I stopped being Vreelands fashion cow, milked for every fantasy she had," says Penn.

Lately, Penn has become increasingly concerned with shoring up his historical legacy. Long preoccupied with the quality of his prints ("He's unparalleled as a printmaker," says Hambourg), Penn produces them all under his own supervision at darkrooms in New York and on Long Island, and has also been methodically creating new prints of some of his greatest images. He emphatically does not want anyone else to make prints of Penn photographs after his death. The late Ansel Adams, for example, ceased printing during his lifetime and thereby spurred skyrocketing prices for his existing work. According to photography dealer Robert Mann of Fotomann, Inc., in New York, Penn's practice is to print a limited edition of a photograph, sell half of it immediately to establish its value, and then retain the other half for his own gradual distribution, with each successive print in a series bringing a correspondingly higher price. But Penn's main motivation is an elemental need to be in control, the thread that runs through half a century of topically diverse but stylistically unified work.

Penn feels most self-assured when his subjects are most controllable, a condition that he has found innumerable ways of maintaining.
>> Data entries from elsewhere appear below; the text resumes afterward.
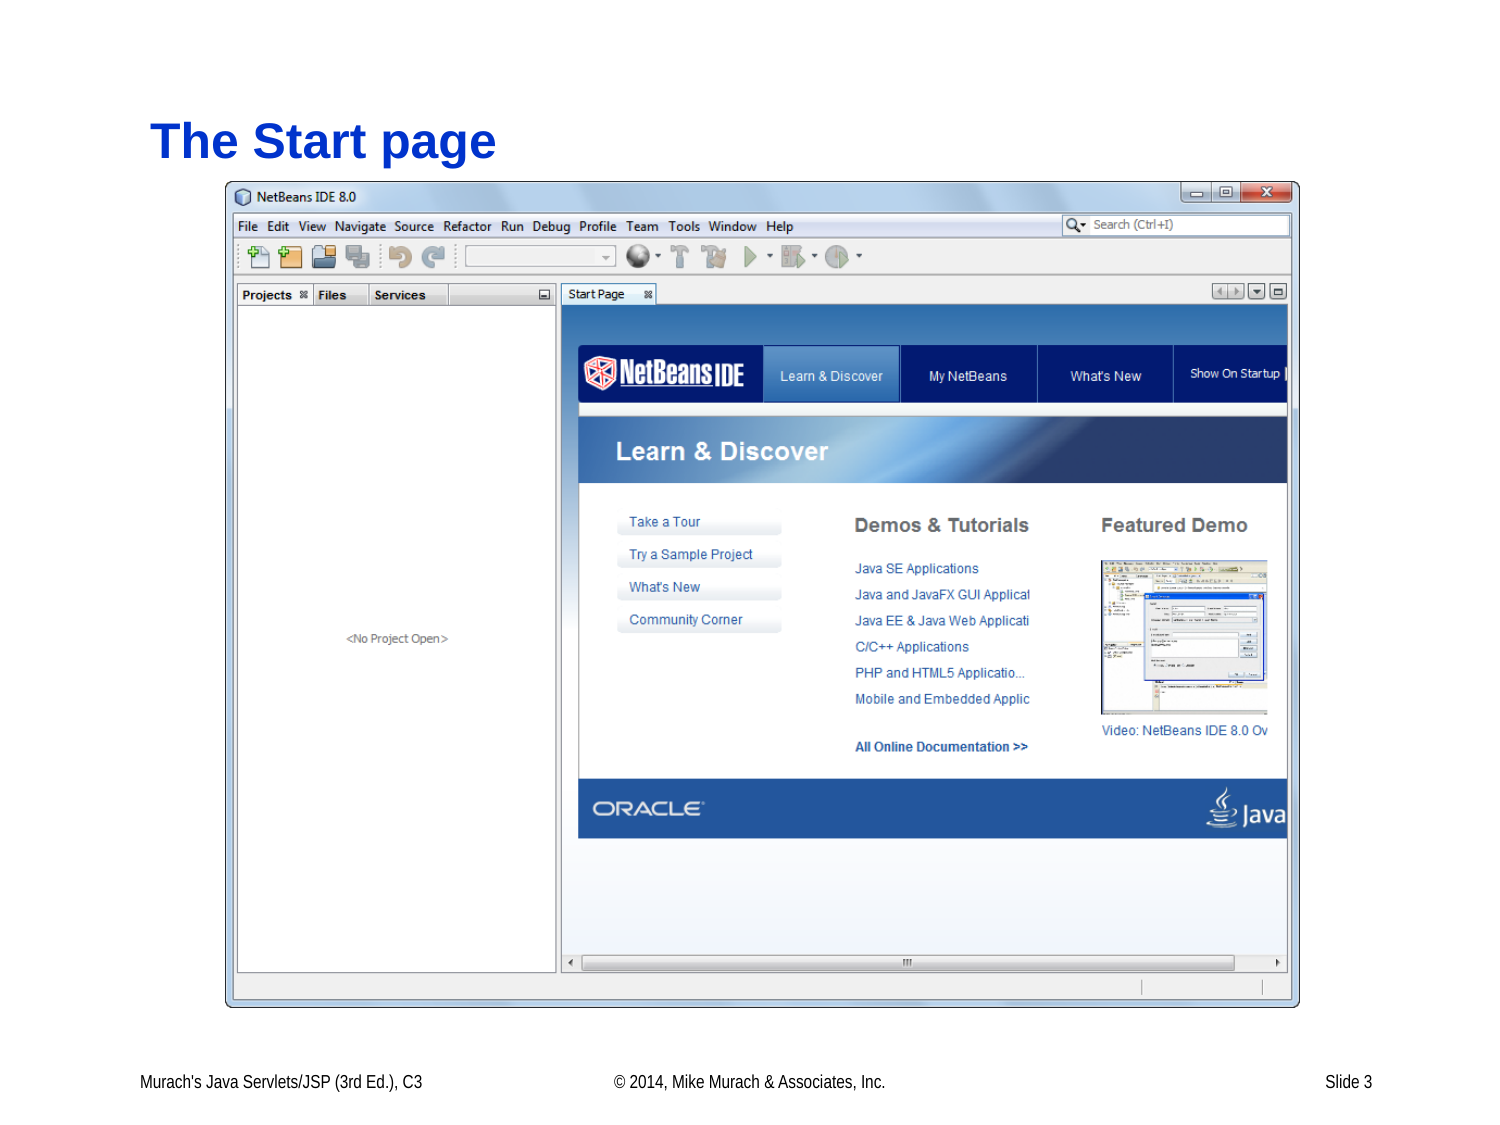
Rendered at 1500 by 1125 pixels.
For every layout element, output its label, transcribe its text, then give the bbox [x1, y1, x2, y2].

picture [224, 180, 1301, 1008]
footer © 2014, Mike Murach & Associates, Inc. [474, 1025, 1025, 1100]
slide_number Slide 3 [1074, 1025, 1388, 1100]
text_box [149, 112, 1348, 183]
slide_number Murach's Java Servlets/JSP (3rd Ed.), C3 [125, 1025, 450, 1100]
Back in the late forties, he placed his portrait subjects in a narrow comer of his studio, often hunched between the tight angles of the oblique space. "They couldn't run away, and they belonged to me as subjects for that moment of time. They felt good about it, too," he says. "Their rears were protected and they could project their attitudes outward in one direction."
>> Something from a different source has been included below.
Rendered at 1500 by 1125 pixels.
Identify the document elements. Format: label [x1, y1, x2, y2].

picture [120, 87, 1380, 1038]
It was much the same with his tribal subjects of the seventies. "It was difficult to direct them, because I couldn't tell them to move. When I would reach out to put them in a certain position, they thought it was an embrace and put their arms around me. We lost a lot of time doing that. But then I realized that there is one gesture that is the same in every language—pointing one finger up to mean 'Don't move.' That was a very comfortable discovery for me."